What the task asks: Within the records, determine how many lines contain the word "owner". Your reply must consist of that number only.

Content revision data:

========================

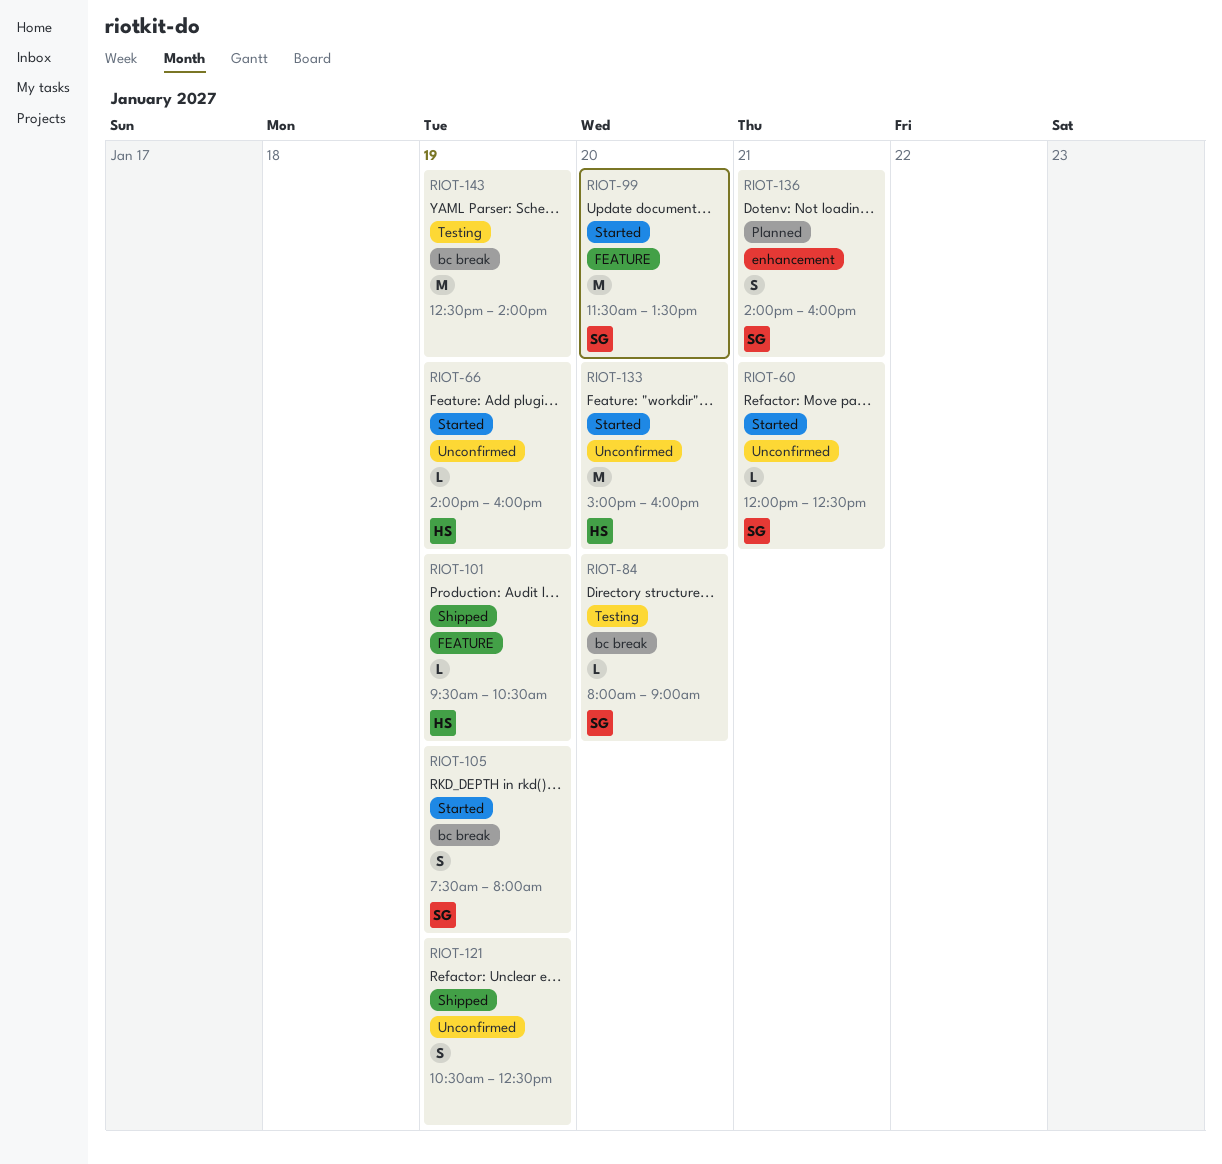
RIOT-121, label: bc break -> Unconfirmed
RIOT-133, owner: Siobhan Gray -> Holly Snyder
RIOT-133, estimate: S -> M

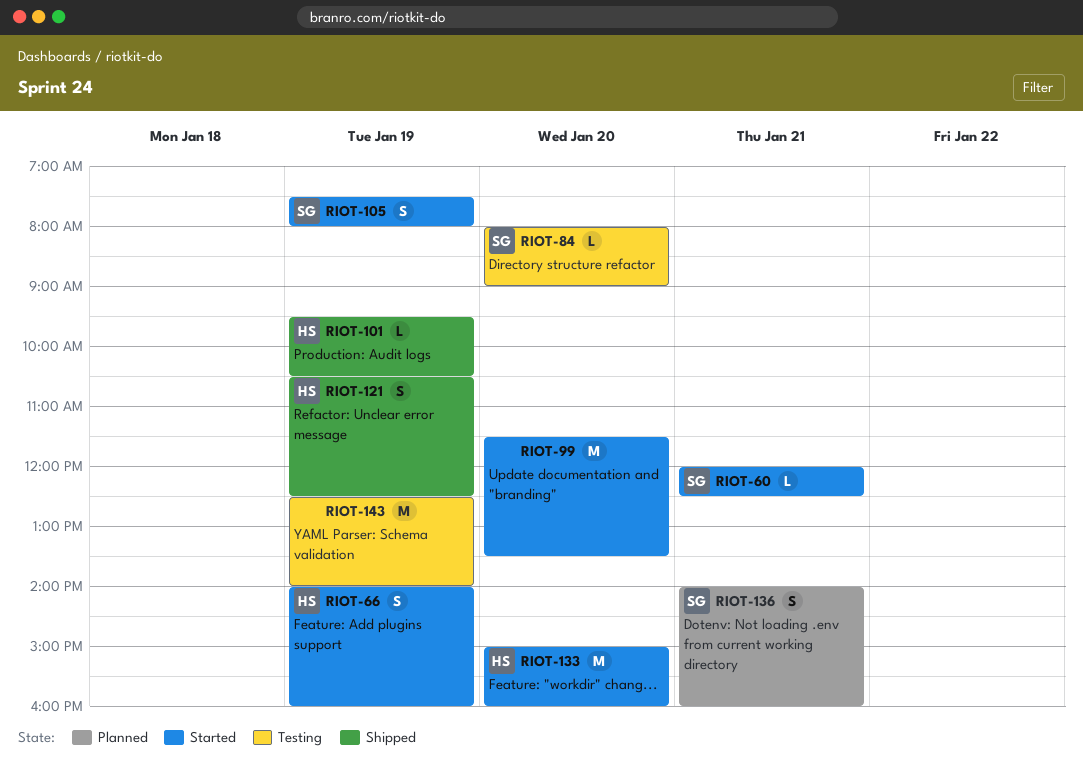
RIOT-66, estimate: L -> S
RIOT-99, owner: SG -> none
RIOT-121, owner: none -> HS

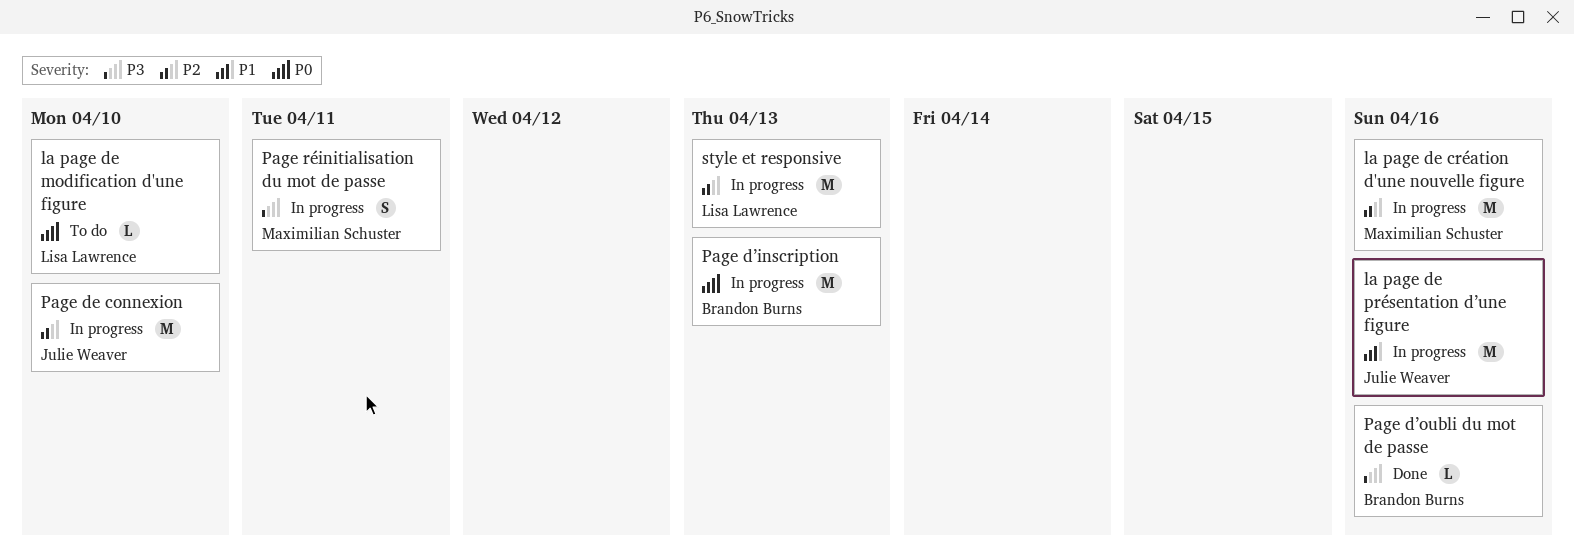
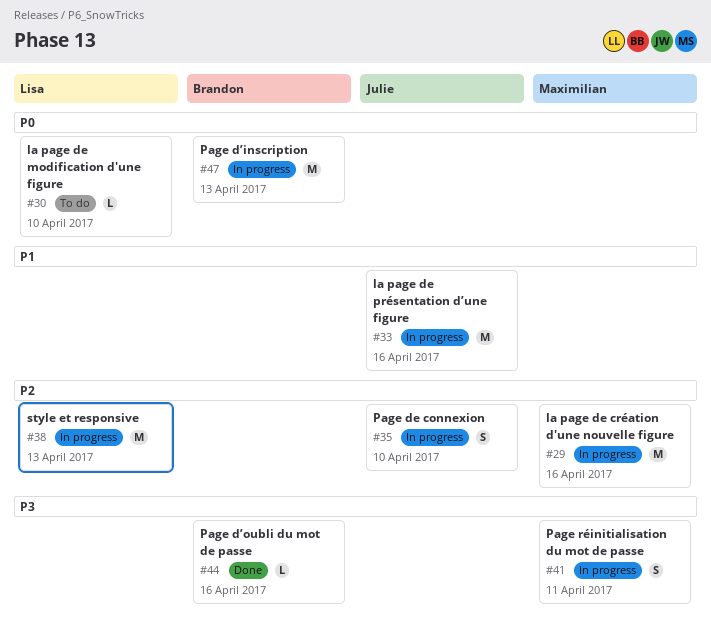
Page de connexion, estimate: M -> S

========================

Solution to this exercise: 3